Perlu diketahui kegiatan saya di pagi hari kuliah, siang - malam saya bekerja (karena
kerja saya adalah shift). Setelah saya panggil barulah dia pulang. Itu pun setelah dia
berhasil menidurkan anak kami kembali, dia juga kembali keluar, bergabung dengan
bapak-bapak tetangga kami lainnya. Alasannya mengambil rokok yang tertinggal.

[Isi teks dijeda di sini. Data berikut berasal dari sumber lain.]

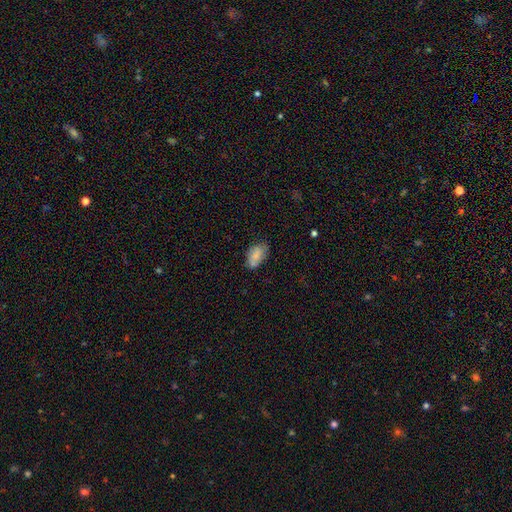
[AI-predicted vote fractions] This is likely a smooth galaxy (75%). How rounded: clearly in between (92%). Merging: likely none (65%).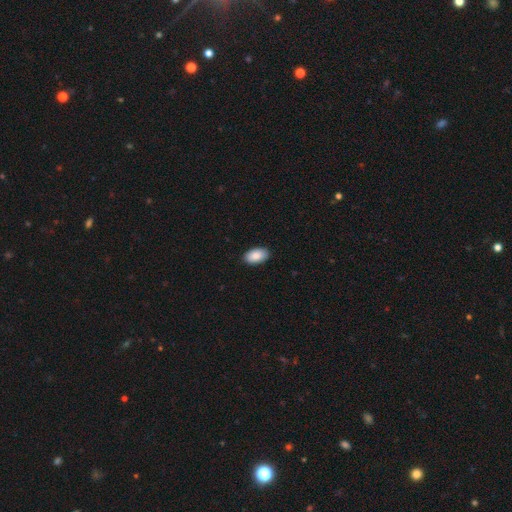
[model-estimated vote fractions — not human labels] Smooth or featured: smooth — 88% (star or artifact — 6%)
How rounded: in between — 95% (round — 4%)
Merging: none — 89% (minor disturbance — 8%)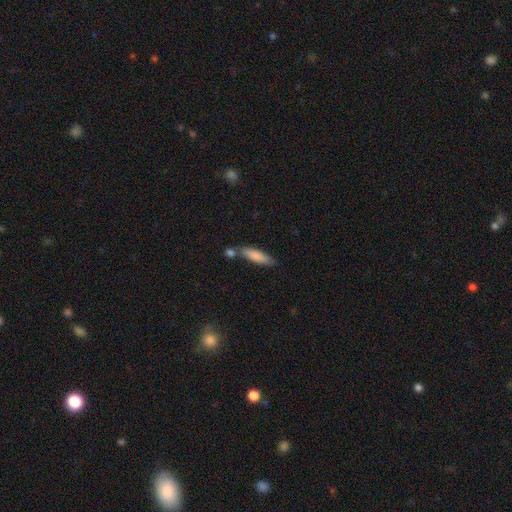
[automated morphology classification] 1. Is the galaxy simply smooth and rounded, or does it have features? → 80% smooth, 14% featured or disk, 6% star or artifact.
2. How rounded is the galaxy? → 71% cigar-shaped, 28% in between, 2% round.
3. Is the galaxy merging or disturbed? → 65% none, 17% merger, 15% minor disturbance, 4% major disturbance.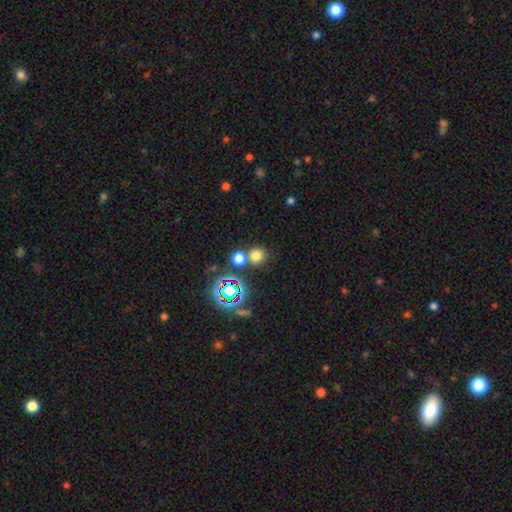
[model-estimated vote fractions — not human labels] Morphology: type=smooth (70%); roundness=round (88%); merging=none (67%).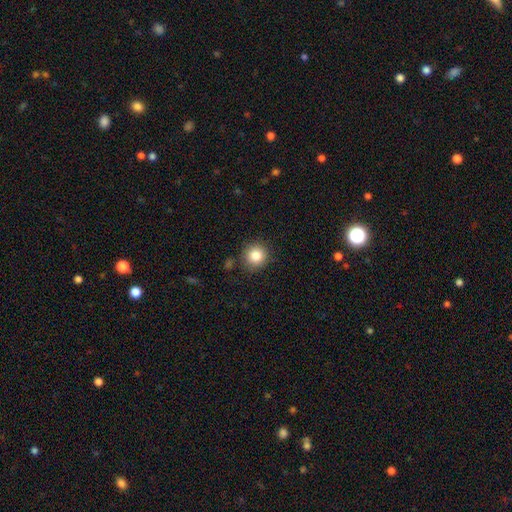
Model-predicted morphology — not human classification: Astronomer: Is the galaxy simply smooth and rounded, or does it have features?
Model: smooth — 84%.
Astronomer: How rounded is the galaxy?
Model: round — 93%.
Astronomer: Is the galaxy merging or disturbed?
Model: none — 87%.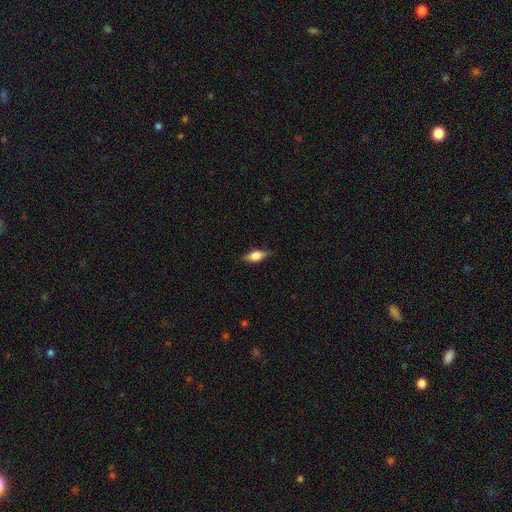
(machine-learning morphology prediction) Overall: smooth (51%; featured or disk 40%). How rounded: in between (76%). Merging: none (80%).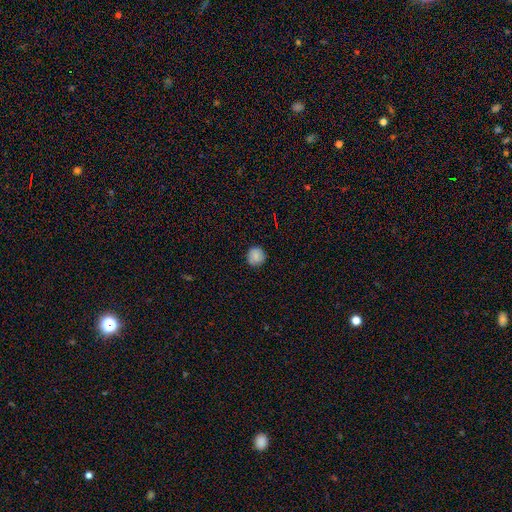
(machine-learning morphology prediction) Smooth or featured? Predicted: smooth (p=0.84). How rounded? Predicted: round (p=0.92). Merging? Predicted: none (p=0.88).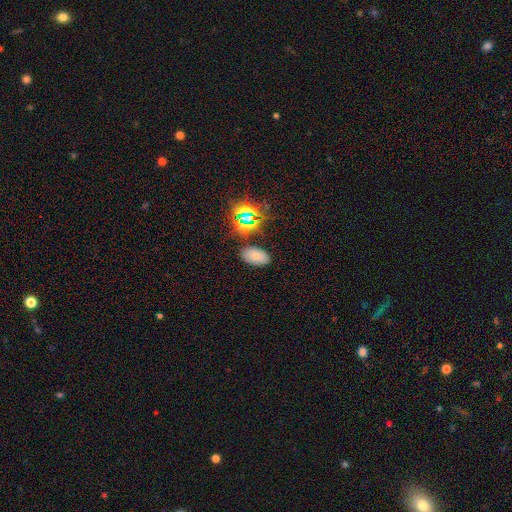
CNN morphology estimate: smooth-or-featured: smooth: 65% | star or artifact: 23% | featured or disk: 12%
  how-rounded: in between: 91% | round: 7% | cigar-shaped: 2%
  merging: none: 81% | minor disturbance: 12% | major disturbance: 4% | merger: 3%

Tapi kok ya lama. Saya jadi jengkel, dan pintu pagar saya gembok. Rupanya dia malu
dengan tetangga kami karena harus melompati pagar. Setelah itu dia masuk dan
rupanya marah. Saya pun juga marah.
Hanya untuk tambahan informasi, bahwa penghasilan saya lebih besar dari
penghasilan suami. Jadi selama ini yang menutup biaya kehidupan kami sehari-hari
adalah saya termasuk biaya kuliah suami. Cerita diatas adalah salah satu contoh dari
pertengkaran kami. Sebenarnya masih banyak juga cerita-cerita yang lain. Tapi itu
adalah cerita yang paling "baru". Dalam batin saya juga ada rasa menyesal atas
tindakan saya terhadap suami saya, juga terkadanh batin ini sesak.

1
Analisis
Jika dilihat berdasarkan teori ada beberapa faktor prediktor dalam marriage
adjustment yaitu, background factors, engagement factors, dan other factors. Dalam
engagement factors, marriage adjustment dapat dilihat dari lamanya suatu hubungan
sebelum pernikahan, proses penyesuaian selama berpacaran, dan persetujuan dari
orangtua dan teman-teman. Berdasarkan kasus diatas diceritakan bahwa sebelum
menikah, orangtua (ibu) dari S kurang menyetujui hubungan S dengan suaminya.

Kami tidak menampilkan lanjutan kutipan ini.